I think you get the picture. I was a tomboy and I was stuck in the middle of a dress-wearing, ribbons-in-the-hair, can’t get dirty or chip a nail, frilly girl world and I just couldn’t take it.
I was the kid at my dad’s company picnic when they sent us out to find sticks to make a small fire, I brought back a downed tree. It wasn’t too big around, but it was pretty long and I was so proud that none of the boys and brought back something that cool.
I was the kid at another company picnic when the regional V.P. decided to play touch football with the “little ones”, I tackled him because that’s how you play football. (I should mention this was our welcome to the office party after moving to Chicago and the first time meeting everyone. Mom thought she shouldn’t have unpacked and was sure that Pop was getting fired after that one.)
But on TV there was a ray of hope for me and her name was Ralph.

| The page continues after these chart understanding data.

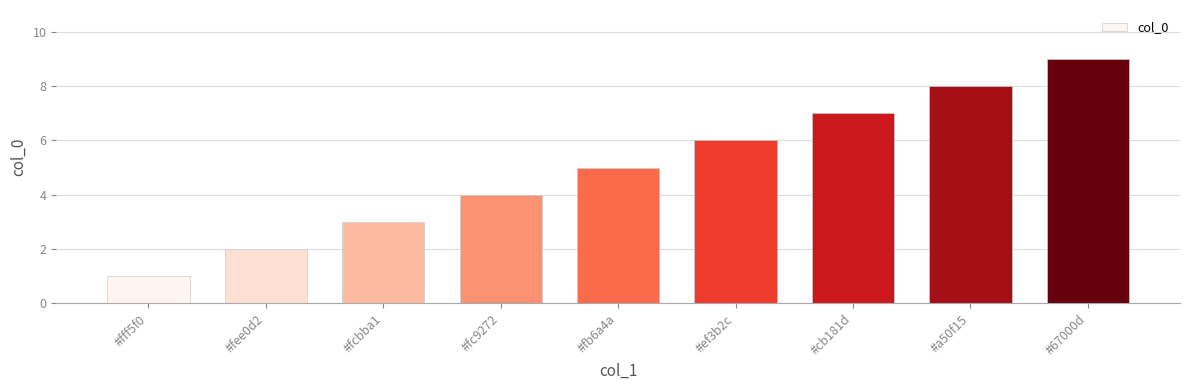

Count the number of data series in this chart.

1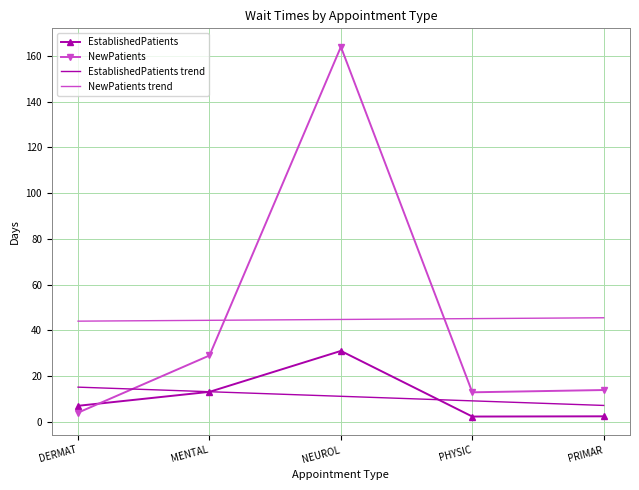

How many categories are shown in the chart?

5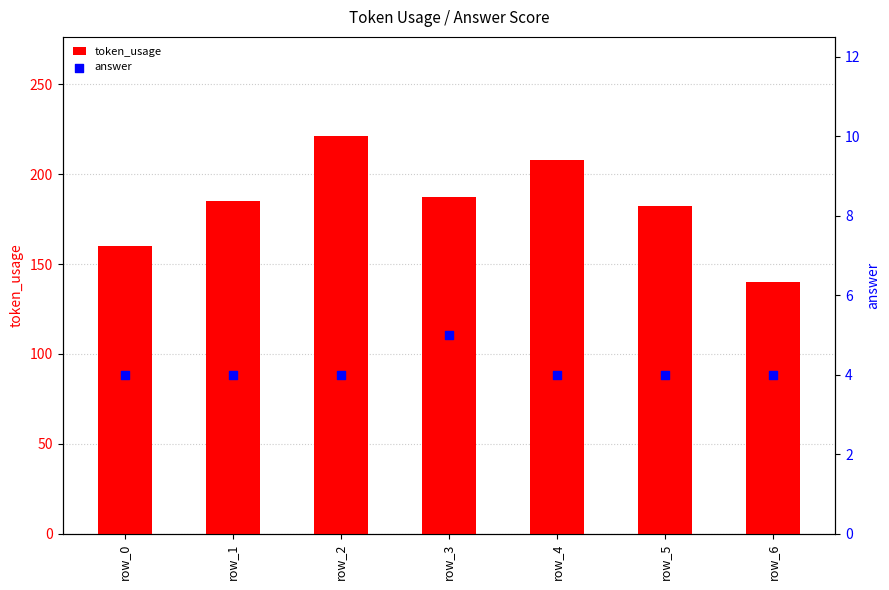

Is the value of token_usage at row_0 greater than the value of answer at row_4?

Yes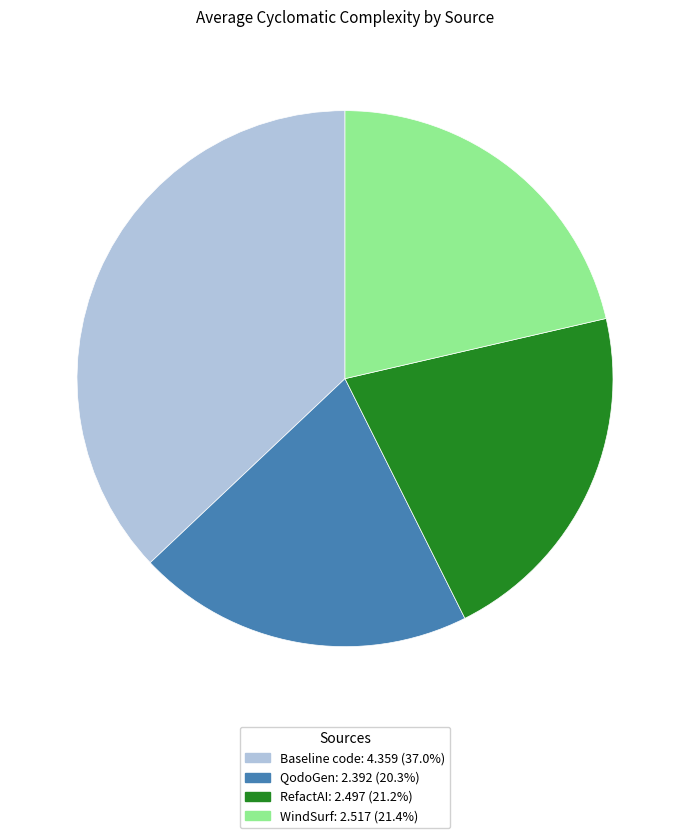

Is it true that RefactAI is 12% of the pie?

False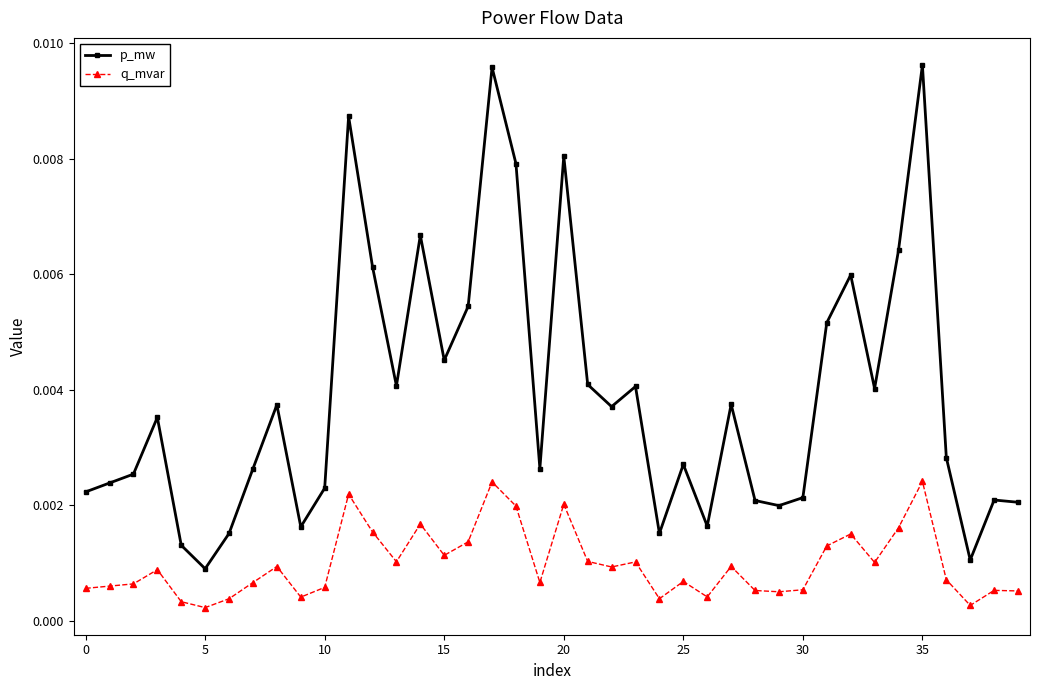

List the series in order of their peak value, lowest first.

q_mvar, p_mw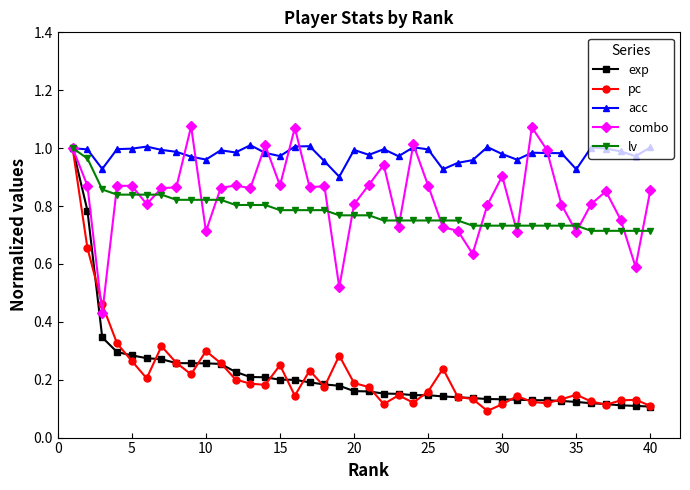

True or false: pc has more than 2 interior local peaks.

True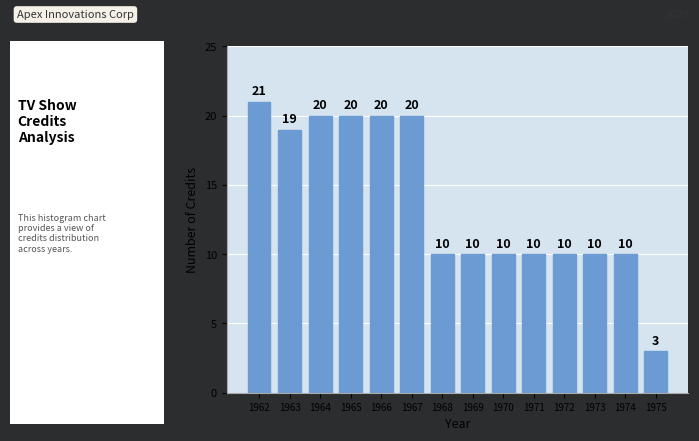

Reading left to right, list all the values displayed in this chart.

21	19	20	20	20	20	10	10	10	10	10	10	10	3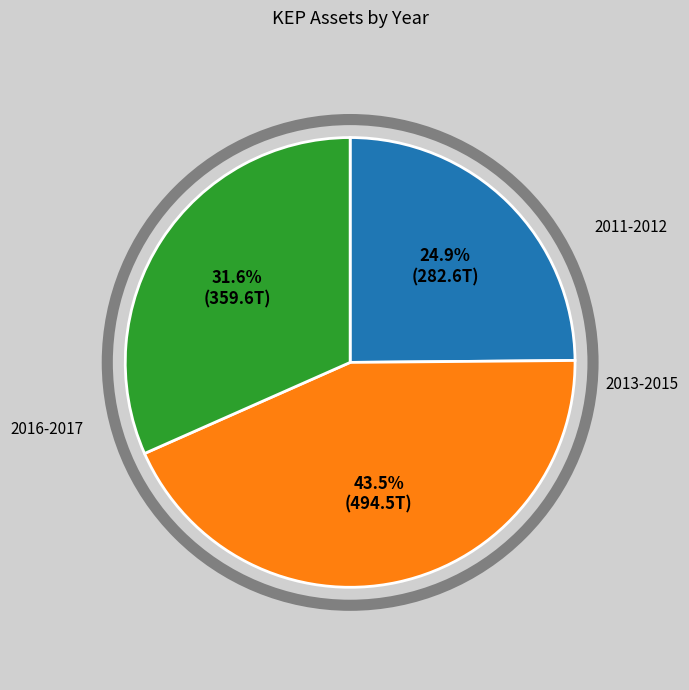

What is the total percentage of 2013-2015 and 2011-2012?

68.4%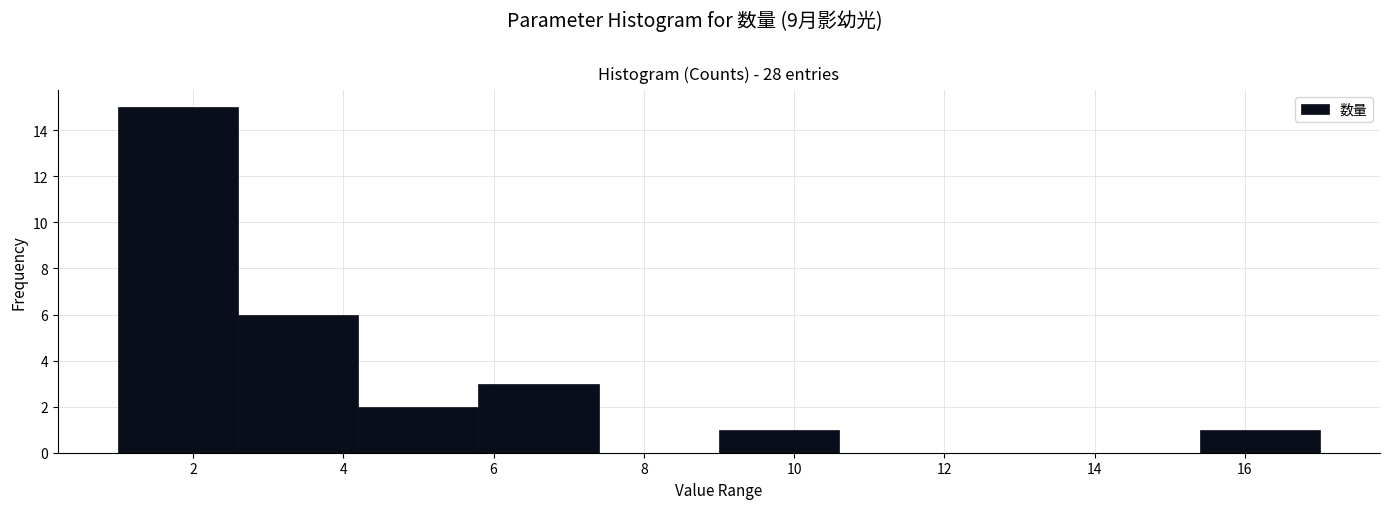

Over which range of the x-axis is the bar tallest?

1.0 to 2.6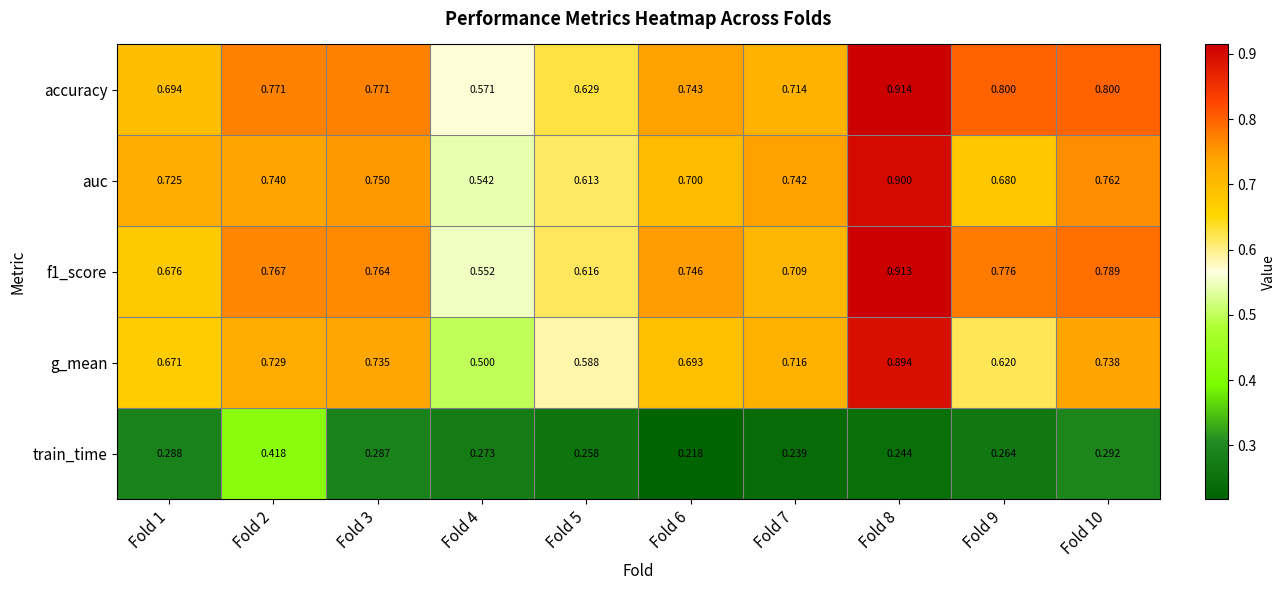

At which category is the sum across all series the highest?

Fold 8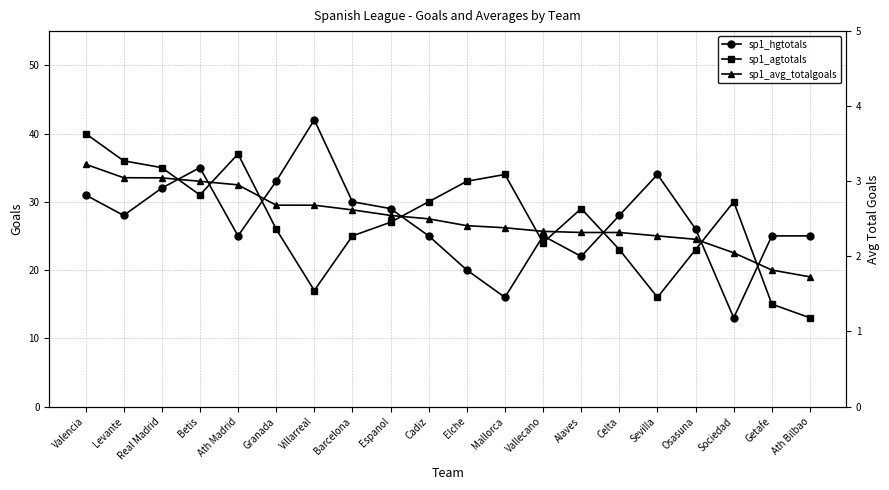

What are all the series names shown in the legend?

sp1_hgtotals, sp1_agtotals, sp1_avg_totalgoals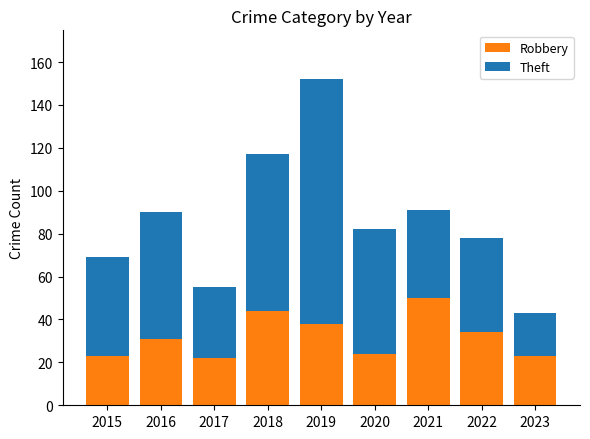

The Robbery series shows 76 at 2018. True or false?

False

From 1965 to 1971 (and many, many more years of syndication) ran a TV show called Green Acres. If you’re unfamiliar, it was a farcical comedy starring Eddie Albert as a New York attorney wanting to ditch the rat race by leaving his farm and moving he and his wife from an upscale Manhattan penthouse to the fictitious backwater town known as Hooterville.
The wife was played by Eva Gabor, who reminded me entirely too much of my Grandmother the Lithuanian beauty queen (literally – She was Miss Lithuania 1932) who was constantly talking about putting my hair in pin curls. Eva Gabor was always dressed for a cocktail party, couldn’t cook, couldn’t clean, and was always trying to darn her husband’s socks (back when people still did that) with a stapler because she couldn’t sew.
Hooterville was this beyond rural town with an eclectic cast of characters and farm life as it turned out wasn’t as pleasant as he’d dreamed… but he was an optimist so they didn’t run screaming with their hair on fire. The house was a rundown shack that needed work from the time they moved in until about 30 years after the series ended. So he hired none other than the Monroe Brothers to come to his aid and repair his home.
The Monroe brothers, Ralph and Alf were the carpenters/handymen contracted to work on the house. Ralph was played by Mary Grace Canfield. As the joke ran, their dad wanted boys. She was head over heels infatuated over one of the local yokels who saw her as a guy named Ralph and in one episode they tried to make her more “lady-like” giving her the makeover with the big twirly dress, make up and heels.
Knowing the type of humor that was constant in that show (and because the world was a different place back then) the character was never seen as LGBT or as being in “drag”… either in her overalls or that pink dress they stuffed her in. She was still Ralph. To me, she was a mentor. She was finally someone that I could identify with, no matter how corny the humor or how thick the “schtick”.
I know you weren’t meant to be a political statement or to push the proverbial envelope in gender identity, but to me you were a constant for me letting me know that I wasn’t alone. No one laughed at her, they laughed with her and accepted her as just Ralph. And I might add she was always the better carpenter. She’s who I thought of when I helped out with my Uncle’s construction.
So rest in peace Mary Grace Canfield. May your family accept my deepest sympathies and sincerest thanks. You succeeded in a great career, brought a smile to millions and helped this little girl know that it was okay to just be me.